__Information supplied__:
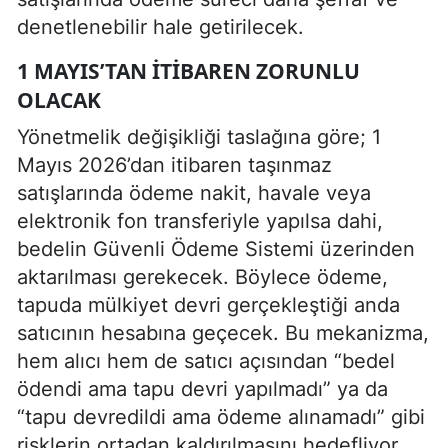
denetlenebilir hale getirilecek.
1 MAYIS’TAN ITIBAREN ZORUNLU
OLACAK
Yönetmelik değişikliği taslağına göre; 1
Mayıs 2026’dan itibaren taşınmaz
satışlarında ödeme nakit, havale veya
elektronik fon transferiyle yapılsa dahi,
bedelin Güvenli Ödeme Sistemi üzerinden
aktarılması gerekecek. Böylece ödeme,
tapuda mülkiyet devri gerçekleştiği anda
satıcının hesabına geçecek. Bu mekanizma,
hem alıcı hem de satıcı açısından “bedel
ödendi ama tapu devri yapılmadı” ya da
“tapu devredildi ama ödeme alınamadı” gibi
risklerin ortadan kaldırılmasını hedefliyor.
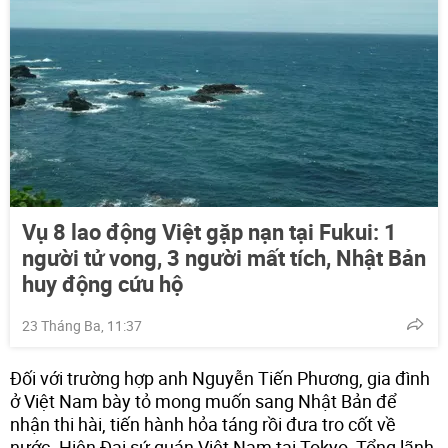
Vụ 8 lao động Việt gặp nạn tại Fukui: 1
người tử vong, 3 người mất tích, Nhật Bản
huy động cứu hộ
23 Tháng Ba, 11:37
Đối với trường hợp anh Nguyễn Tiến Phương, gia đình
ở Việt Nam bày tỏ mong muốn sang Nhật Bản để
nhận thi hài, tiến hành hỏa táng rồi đưa tro cốt về
nước. Hiện Đại sứ quán Việt Nam tại Tokyo, Tổng lãnh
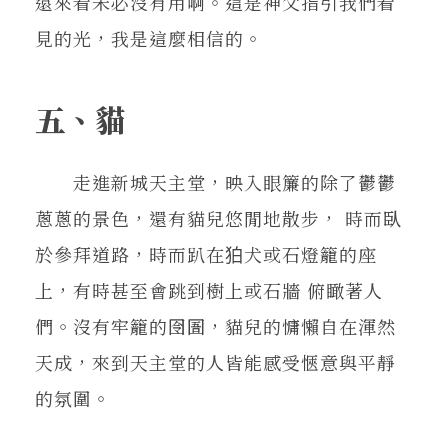
遠來看未必沒有用啊。這是神父指引我們看
見的光，我是這麼相信的。
五、貓
走進新城天主堂，映入眼簾的除了鬱鬱
蔥蔥的景色，還有貓兒悠閒地散步， 時而臥
於參拜道路，時而趴在狛犬或石燈籠的座
上，有時甚至會跳到樹上或石牆 俯瞰著人
們。沒有牢籠的囹圄，貓兒的慵懶自在渾然
天成，來到天主堂的人皆能感受愜意與平靜
的氛圍。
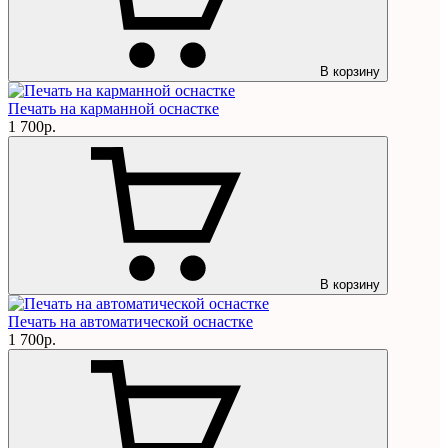
В корзину
Печать на карманной оснастке
1 700р.
В корзину
Печать на автоматической оснастке
1 700р.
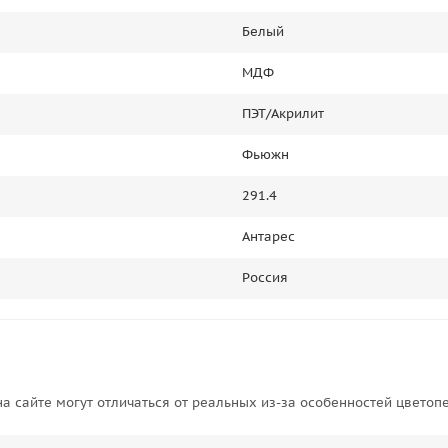
Белый
МДФ
ПЭТ/Акрилит
Фьюжн
291.4
Антарес
Россия
на сайте могут отличаться от реальных из-за особенностей цветоп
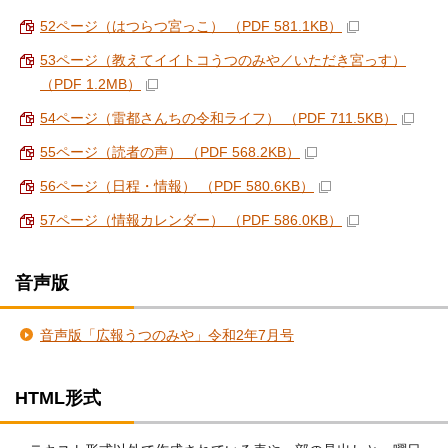
52ページ（はつらつ宮っこ） （PDF 581.1KB）
53ページ（教えてイイトコうつのみや／いただき宮っす）
（PDF 1.2MB）
54ページ（雷都さんちの令和ライフ） （PDF 711.5KB）
55ページ（読者の声） （PDF 568.2KB）
56ページ（日程・情報） （PDF 580.6KB）
57ページ（情報カレンダー） （PDF 586.0KB）
音声版
音声版「広報うつのみや」令和2年7月号
HTML形式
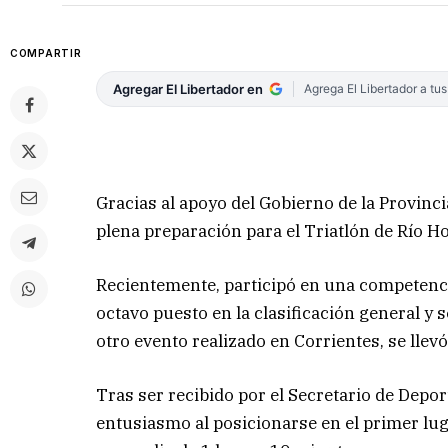
COMPARTIR
Agregar El Libertador en
Agrega El Libertador a tu
Gracias al apoyo del Gobierno de la Provinci
plena preparación para el Triatlón de Río H
Recientemente, participó en una competenc
octavo puesto en la clasificación general y 
otro evento realizado en Corrientes, se llevó 
Tras ser recibido por el Secretario de Depor
entusiasmo al posicionarse en el primer lug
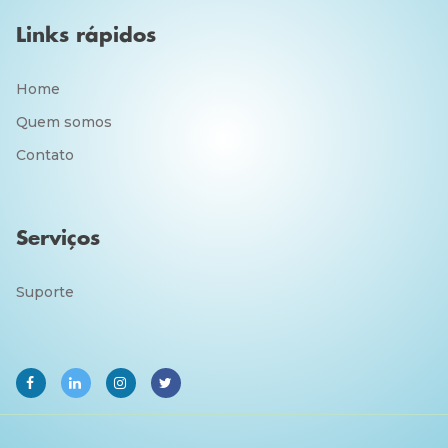
Links rápidos
Home
Quem somos
Contato
Serviços
Suporte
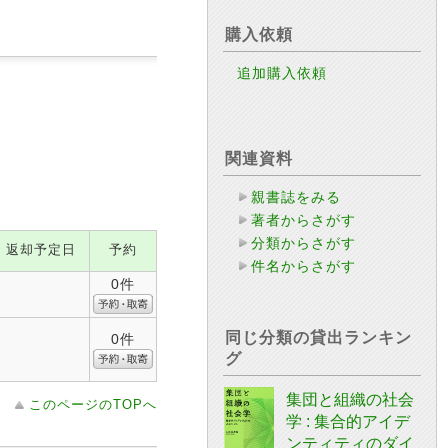
購入依頼
追加購入依頼
関連資料
親書誌をみる
著者からさがす
分類からさがす
返却予定日
予約
件名からさがす
0件
同じ分類の貸出ランキン
0件
グ
集団と組織の社会
このページのTOPへ
学 : 集合的アイデ
ンティティのダイ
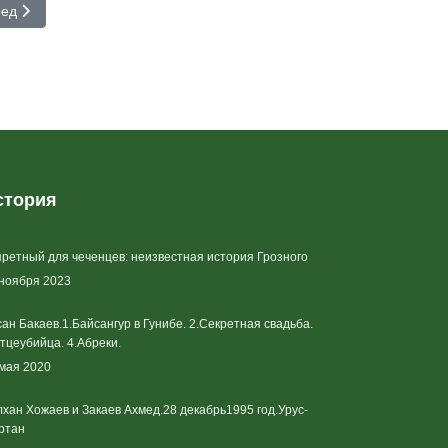
ующий: Краснодарскую активистку осудили на шесть лет за публик
ред
стория
ретный для чеченцев: неизвестная история Грозного
 ноября 2023
ан Бакаев.1.Байсангур в Гунибе. 2.Секретная свадьба.
тцеубийца. 4.Абреки.
 мая 2020
хан Хожаев и Закаев Ахмед.28 декабрь1995 год.Урус-
ртан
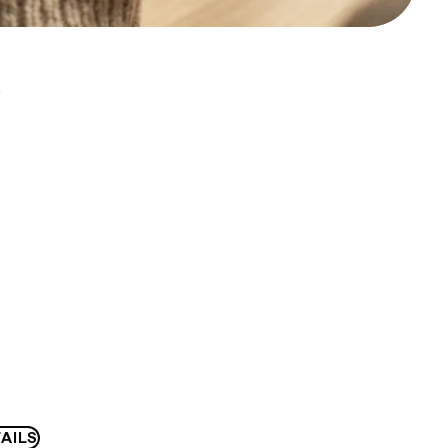
D
AILS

__Required action__: Please go through the lines above and keep only those that contain the string "động", matching its case exactly.

__Completed exercise__:
Vụ 8 lao động Việt gặp nạn tại Fukui: 1
huy động cứu hộ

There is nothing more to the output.